Estudo epidemiológico do Ministério da Saúde, levando em consideração dados de três anos, dá uma mostra do nível de insegurança em que vive a população em situação de rua no Estado. Levando-se em conta apenas as notificações, uma pessoa nessas condições é agredida a cada quatro dias. O quadro é, potencialmente, pior, visto que a exclusão social e os problemas legais de partes dos indivíduos dessa parcela da sociedade tendem a diminuir o número de registros de casos do tipo nos meios legais.

A constante é a fragilidade do lugar ocupado por essa população na cidade, sem as mínimas condições de dignidade – incluindo, na lista de carências, a garantia de sua integridade física. As variáveis sãos os protagonistas das agressões: desde rivais na disputa por territórios, na precária economia de quem vive como flanelinha ou da mendicância, por exemplo; passando pela violência institucional, das forças de segurança pública, municipal e estadual; até os casos de sofrimento autoinfligido. 

No cotidiano da Capital e do interior do Estado, o problema das agressões à população em situação se soma a outros, que têm em seu centro setores da sociedade que, com ela, partilham da exclusão. São noticiadas, com frequência, violências – por vezes fatais – contra grupos vulneráveis – categoria heterogênea que inclui mulheres, crianças e adolescentes, idosos, população em situação de rua, pessoas com deficiência ou sofrimento mental e comunidade LGBTQI+.

Na última semana, a agressão – de filmagem do ato – a uma travesti, em Iguatu; e o assassinato de outra, em Horizonte, pareciam repetir outras histórias, vistas com frequência. O mesmo se dá com os sucessivos casos de feminicídio, que parecem versões perversas do que já se testemunhou à exaustão. O número de processos pendentes de julgamento, em crimes do tipo, dobrou no Ceará, em três anos, em mais um indicativo de que se assiste à escalada de mortes de mulheres, motivados por ódio ao gênero.

Fenômeno transversal perpassa cada um destes quadros. Trata-se da ascensão de organizações criminosas, hoje interestaduais, que controlam territórios e impõem seu domínio pelo uso da violência. Contudo, é insuficiente para explicar as tensões, agressões e mortes notificadas – e os feminicídios, antes rotulados como “passionais”, são o exemplo mais evidente disso.
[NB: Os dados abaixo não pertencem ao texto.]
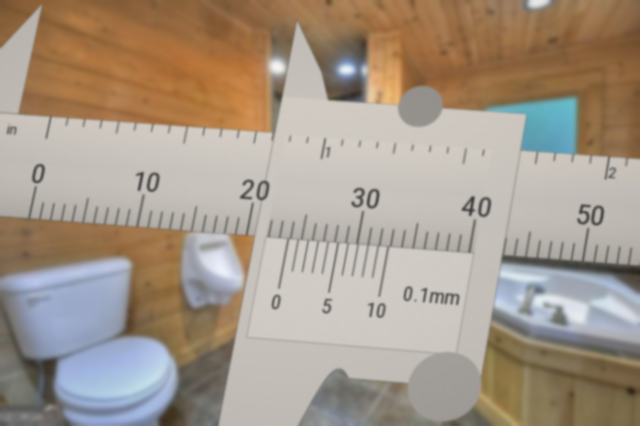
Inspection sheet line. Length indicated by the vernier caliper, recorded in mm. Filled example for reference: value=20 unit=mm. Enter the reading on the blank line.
value=23.8 unit=mm
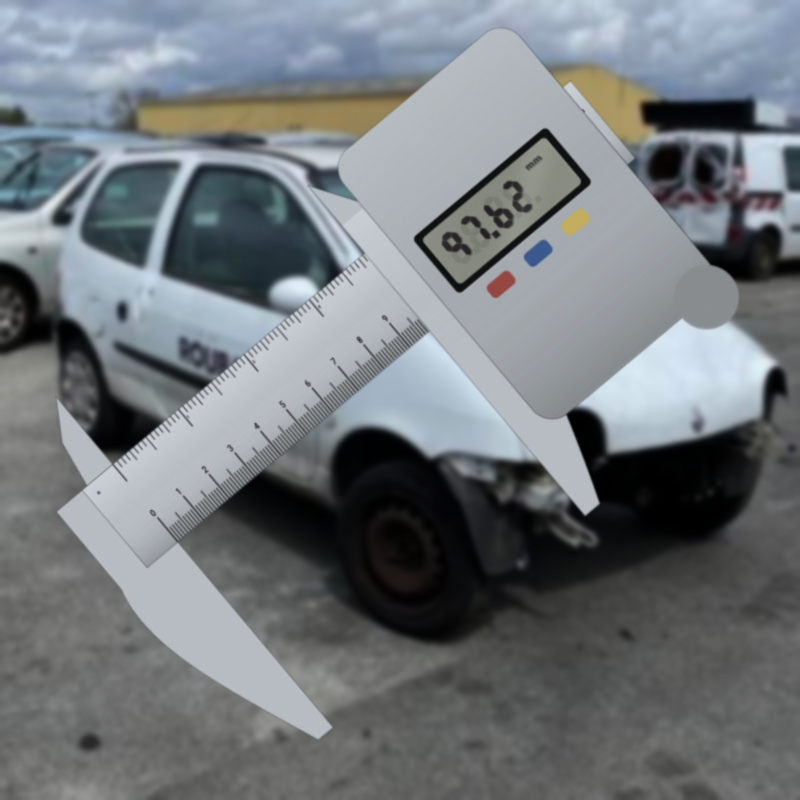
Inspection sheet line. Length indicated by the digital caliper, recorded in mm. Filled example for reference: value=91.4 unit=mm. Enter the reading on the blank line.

Se o combate ao crime organizado já é adversidade das mais complexas e difíceis de se combater, os casos que escapam dessa rubrica demandam ações ainda mais complexas, e o comprometimento não apenas do Estado, mas de toda a sociedade com mudanças a serem operadas no dia a dia.

O obstáculo a uma vida civilizada, em que as exceções sejam cada vez menos numerosas, é a cultura que normaliza atos que são ética, moral e legalmente reprováveis. A misoginia, o racismo e o arraigado preconceito de classes fazem com que a violência direta e estrutural seja sentida como menos não errada ou até mesmo correta.

Deve-se afirmar, em todos os ambientes, sempre e intensamente, os valores humanistas da sociedade e os valorosos princípios constitucionais. O que foge deles deve ser reprovado com igual veemência, em consonância com punição exemplar de agressores e a garantia dos direitos aos grupos vulneráveis.